What is required
Can you echo every line of the listing below, word for word and in the same order?

Provided information
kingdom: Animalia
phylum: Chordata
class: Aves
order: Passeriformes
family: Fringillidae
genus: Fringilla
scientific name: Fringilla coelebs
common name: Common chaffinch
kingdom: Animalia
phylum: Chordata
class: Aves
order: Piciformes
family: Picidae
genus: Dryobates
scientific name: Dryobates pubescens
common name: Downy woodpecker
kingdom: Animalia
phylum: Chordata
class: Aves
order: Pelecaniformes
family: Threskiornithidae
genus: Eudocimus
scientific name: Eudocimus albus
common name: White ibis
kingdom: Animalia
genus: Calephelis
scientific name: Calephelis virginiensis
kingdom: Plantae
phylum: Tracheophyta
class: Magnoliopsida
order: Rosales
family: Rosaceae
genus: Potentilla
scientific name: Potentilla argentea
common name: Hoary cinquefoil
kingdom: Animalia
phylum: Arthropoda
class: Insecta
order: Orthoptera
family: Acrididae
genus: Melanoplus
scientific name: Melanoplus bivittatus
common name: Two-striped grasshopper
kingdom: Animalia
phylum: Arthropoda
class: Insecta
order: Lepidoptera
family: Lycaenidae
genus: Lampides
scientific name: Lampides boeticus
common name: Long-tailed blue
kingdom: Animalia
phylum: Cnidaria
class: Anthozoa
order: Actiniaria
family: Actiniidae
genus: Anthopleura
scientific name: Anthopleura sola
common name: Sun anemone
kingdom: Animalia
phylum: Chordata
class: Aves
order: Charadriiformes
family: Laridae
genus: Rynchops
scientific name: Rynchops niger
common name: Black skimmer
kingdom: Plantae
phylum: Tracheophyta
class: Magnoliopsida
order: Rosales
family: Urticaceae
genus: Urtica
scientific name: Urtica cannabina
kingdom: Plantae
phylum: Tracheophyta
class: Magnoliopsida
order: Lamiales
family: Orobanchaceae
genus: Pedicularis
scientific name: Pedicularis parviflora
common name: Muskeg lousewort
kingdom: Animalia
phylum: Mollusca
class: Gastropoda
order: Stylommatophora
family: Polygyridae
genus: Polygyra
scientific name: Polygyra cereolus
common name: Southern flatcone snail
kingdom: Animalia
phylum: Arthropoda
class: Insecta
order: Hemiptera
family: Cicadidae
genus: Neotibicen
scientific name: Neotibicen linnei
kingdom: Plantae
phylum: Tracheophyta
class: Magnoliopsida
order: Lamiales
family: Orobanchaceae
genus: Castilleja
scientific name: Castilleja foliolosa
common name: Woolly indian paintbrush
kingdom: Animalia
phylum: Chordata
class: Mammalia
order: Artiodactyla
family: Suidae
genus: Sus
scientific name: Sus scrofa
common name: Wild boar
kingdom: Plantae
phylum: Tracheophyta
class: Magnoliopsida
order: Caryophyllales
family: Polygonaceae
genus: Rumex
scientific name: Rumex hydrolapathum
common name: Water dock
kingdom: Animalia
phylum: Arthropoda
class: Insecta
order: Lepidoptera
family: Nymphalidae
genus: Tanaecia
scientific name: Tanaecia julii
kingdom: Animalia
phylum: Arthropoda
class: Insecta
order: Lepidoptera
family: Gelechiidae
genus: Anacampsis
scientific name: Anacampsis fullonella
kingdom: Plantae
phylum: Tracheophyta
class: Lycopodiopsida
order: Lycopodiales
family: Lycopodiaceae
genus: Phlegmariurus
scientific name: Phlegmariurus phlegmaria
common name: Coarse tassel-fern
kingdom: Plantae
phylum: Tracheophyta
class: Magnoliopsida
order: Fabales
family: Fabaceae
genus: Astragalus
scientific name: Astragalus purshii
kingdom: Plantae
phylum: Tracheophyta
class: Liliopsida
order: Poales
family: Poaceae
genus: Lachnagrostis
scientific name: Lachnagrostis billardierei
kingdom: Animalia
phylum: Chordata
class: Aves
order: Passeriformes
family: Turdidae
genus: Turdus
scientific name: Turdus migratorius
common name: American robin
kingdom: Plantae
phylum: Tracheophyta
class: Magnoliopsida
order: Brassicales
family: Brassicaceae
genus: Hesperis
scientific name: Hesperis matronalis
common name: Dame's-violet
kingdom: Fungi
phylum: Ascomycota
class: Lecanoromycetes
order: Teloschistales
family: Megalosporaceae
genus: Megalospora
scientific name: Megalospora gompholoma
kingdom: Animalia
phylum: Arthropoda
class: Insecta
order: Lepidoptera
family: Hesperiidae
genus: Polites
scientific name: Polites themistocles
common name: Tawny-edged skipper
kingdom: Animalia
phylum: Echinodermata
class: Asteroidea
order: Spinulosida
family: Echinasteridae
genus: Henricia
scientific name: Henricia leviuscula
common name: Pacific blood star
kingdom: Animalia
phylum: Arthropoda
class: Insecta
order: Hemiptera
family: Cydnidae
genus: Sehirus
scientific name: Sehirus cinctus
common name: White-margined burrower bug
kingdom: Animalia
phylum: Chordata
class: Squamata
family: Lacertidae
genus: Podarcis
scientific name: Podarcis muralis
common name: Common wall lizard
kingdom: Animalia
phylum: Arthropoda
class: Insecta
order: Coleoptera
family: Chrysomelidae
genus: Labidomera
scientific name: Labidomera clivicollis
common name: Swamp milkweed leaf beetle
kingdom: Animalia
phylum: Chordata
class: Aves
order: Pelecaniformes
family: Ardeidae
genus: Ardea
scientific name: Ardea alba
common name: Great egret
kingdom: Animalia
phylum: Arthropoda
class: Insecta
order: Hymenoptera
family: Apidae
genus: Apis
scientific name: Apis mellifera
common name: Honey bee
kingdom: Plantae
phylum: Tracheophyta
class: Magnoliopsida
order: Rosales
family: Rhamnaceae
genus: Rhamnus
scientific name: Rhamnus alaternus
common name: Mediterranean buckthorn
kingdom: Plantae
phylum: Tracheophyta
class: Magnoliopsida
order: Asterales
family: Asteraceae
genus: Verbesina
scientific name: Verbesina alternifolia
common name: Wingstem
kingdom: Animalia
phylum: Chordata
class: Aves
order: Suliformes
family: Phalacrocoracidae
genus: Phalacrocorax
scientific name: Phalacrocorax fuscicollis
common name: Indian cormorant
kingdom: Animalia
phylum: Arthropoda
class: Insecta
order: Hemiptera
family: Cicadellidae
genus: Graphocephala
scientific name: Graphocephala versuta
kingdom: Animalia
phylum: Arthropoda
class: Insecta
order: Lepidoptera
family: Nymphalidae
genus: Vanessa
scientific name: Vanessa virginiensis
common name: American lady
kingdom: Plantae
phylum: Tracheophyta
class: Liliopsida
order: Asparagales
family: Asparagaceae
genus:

Correct result
kingdom: Animalia
phylum: Chordata
class: Aves
order: Passeriformes
family: Fringillidae
genus: Fringilla
scientific name: Fringilla coelebs
common name: Common chaffinch
kingdom: Animalia
phylum: Chordata
class: Aves
order: Piciformes
family: Picidae
genus: Dryobates
scientific name: Dryobates pubescens
common name: Downy woodpecker
kingdom: Animalia
phylum: Chordata
class: Aves
order: Pelecaniformes
family: Threskiornithidae
genus: Eudocimus
scientific name: Eudocimus albus
common name: White ibis
kingdom: Animalia
genus: Calephelis
scientific name: Calephelis virginiensis
kingdom: Plantae
phylum: Tracheophyta
class: Magnoliopsida
order: Rosales
family: Rosaceae
genus: Potentilla
scientific name: Potentilla argentea
common name: Hoary cinquefoil
kingdom: Animalia
phylum: Arthropoda
class: Insecta
order: Orthoptera
family: Acrididae
genus: Melanoplus
scientific name: Melanoplus bivittatus
common name: Two-striped grasshopper
kingdom: Animalia
phylum: Arthropoda
class: Insecta
order: Lepidoptera
family: Lycaenidae
genus: Lampides
scientific name: Lampides boeticus
common name: Long-tailed blue
kingdom: Animalia
phylum: Cnidaria
class: Anthozoa
order: Actiniaria
family: Actiniidae
genus: Anthopleura
scientific name: Anthopleura sola
common name: Sun anemone
kingdom: Animalia
phylum: Chordata
class: Aves
order: Charadriiformes
family: Laridae
genus: Rynchops
scientific name: Rynchops niger
common name: Black skimmer
kingdom: Plantae
phylum: Tracheophyta
class: Magnoliopsida
order: Rosales
family: Urticaceae
genus: Urtica
scientific name: Urtica cannabina
kingdom: Plantae
phylum: Tracheophyta
class: Magnoliopsida
order: Lamiales
family: Orobanchaceae
genus: Pedicularis
scientific name: Pedicularis parviflora
common name: Muskeg lousewort
kingdom: Animalia
phylum: Mollusca
class: Gastropoda
order: Stylommatophora
family: Polygyridae
genus: Polygyra
scientific name: Polygyra cereolus
common name: Southern flatcone snail
kingdom: Animalia
phylum: Arthropoda
class: Insecta
order: Hemiptera
family: Cicadidae
genus: Neotibicen
scientific name: Neotibicen linnei
kingdom: Plantae
phylum: Tracheophyta
class: Magnoliopsida
order: Lamiales
family: Orobanchaceae
genus: Castilleja
scientific name: Castilleja foliolosa
common name: Woolly indian paintbrush
kingdom: Animalia
phylum: Chordata
class: Mammalia
order: Artiodactyla
family: Suidae
genus: Sus
scientific name: Sus scrofa
common name: Wild boar
kingdom: Plantae
phylum: Tracheophyta
class: Magnoliopsida
order: Caryophyllales
family: Polygonaceae
genus: Rumex
scientific name: Rumex hydrolapathum
common name: Water dock
kingdom: Animalia
phylum: Arthropoda
class: Insecta
order: Lepidoptera
family: Nymphalidae
genus: Tanaecia
scientific name: Tanaecia julii
kingdom: Animalia
phylum: Arthropoda
class: Insecta
order: Lepidoptera
family: Gelechiidae
genus: Anacampsis
scientific name: Anacampsis fullonella
kingdom: Plantae
phylum: Tracheophyta
class: Lycopodiopsida
order: Lycopodiales
family: Lycopodiaceae
genus: Phlegmariurus
scientific name: Phlegmariurus phlegmaria
common name: Coarse tassel-fern
kingdom: Plantae
phylum: Tracheophyta
class: Magnoliopsida
order: Fabales
family: Fabaceae
genus: Astragalus
scientific name: Astragalus purshii
kingdom: Plantae
phylum: Tracheophyta
class: Liliopsida
order: Poales
family: Poaceae
genus: Lachnagrostis
scientific name: Lachnagrostis billardierei
kingdom: Animalia
phylum: Chordata
class: Aves
order: Passeriformes
family: Turdidae
genus: Turdus
scientific name: Turdus migratorius
common name: American robin
kingdom: Plantae
phylum: Tracheophyta
class: Magnoliopsida
order: Brassicales
family: Brassicaceae
genus: Hesperis
scientific name: Hesperis matronalis
common name: Dame's-violet
kingdom: Fungi
phylum: Ascomycota
class: Lecanoromycetes
order: Teloschistales
family: Megalosporaceae
genus: Megalospora
scientific name: Megalospora gompholoma
kingdom: Animalia
phylum: Arthropoda
class: Insecta
order: Lepidoptera
family: Hesperiidae
genus: Polites
scientific name: Polites themistocles
common name: Tawny-edged skipper
kingdom: Animalia
phylum: Echinodermata
class: Asteroidea
order: Spinulosida
family: Echinasteridae
genus: Henricia
scientific name: Henricia leviuscula
common name: Pacific blood star
kingdom: Animalia
phylum: Arthropoda
class: Insecta
order: Hemiptera
family: Cydnidae
genus: Sehirus
scientific name: Sehirus cinctus
common name: White-margined burrower bug
kingdom: Animalia
phylum: Chordata
class: Squamata
family: Lacertidae
genus: Podarcis
scientific name: Podarcis muralis
common name: Common wall lizard
kingdom: Animalia
phylum: Arthropoda
class: Insecta
order: Coleoptera
family: Chrysomelidae
genus: Labidomera
scientific name: Labidomera clivicollis
common name: Swamp milkweed leaf beetle
kingdom: Animalia
phylum: Chordata
class: Aves
order: Pelecaniformes
family: Ardeidae
genus: Ardea
scientific name: Ardea alba
common name: Great egret
kingdom: Animalia
phylum: Arthropoda
class: Insecta
order: Hymenoptera
family: Apidae
genus: Apis
scientific name: Apis mellifera
common name: Honey bee
kingdom: Plantae
phylum: Tracheophyta
class: Magnoliopsida
order: Rosales
family: Rhamnaceae
genus: Rhamnus
scientific name: Rhamnus alaternus
common name: Mediterranean buckthorn
kingdom: Plantae
phylum: Tracheophyta
class: Magnoliopsida
order: Asterales
family: Asteraceae
genus: Verbesina
scientific name: Verbesina alternifolia
common name: Wingstem
kingdom: Animalia
phylum: Chordata
class: Aves
order: Suliformes
family: Phalacrocoracidae
genus: Phalacrocorax
scientific name: Phalacrocorax fuscicollis
common name: Indian cormorant
kingdom: Animalia
phylum: Arthropoda
class: Insecta
order: Hemiptera
family: Cicadellidae
genus: Graphocephala
scientific name: Graphocephala versuta
kingdom: Animalia
phylum: Arthropoda
class: Insecta
order: Lepidoptera
family: Nymphalidae
genus: Vanessa
scientific name: Vanessa virginiensis
common name: American lady
kingdom: Plantae
phylum: Tracheophyta
class: Liliopsida
order: Asparagales
family: Asparagaceae
genus:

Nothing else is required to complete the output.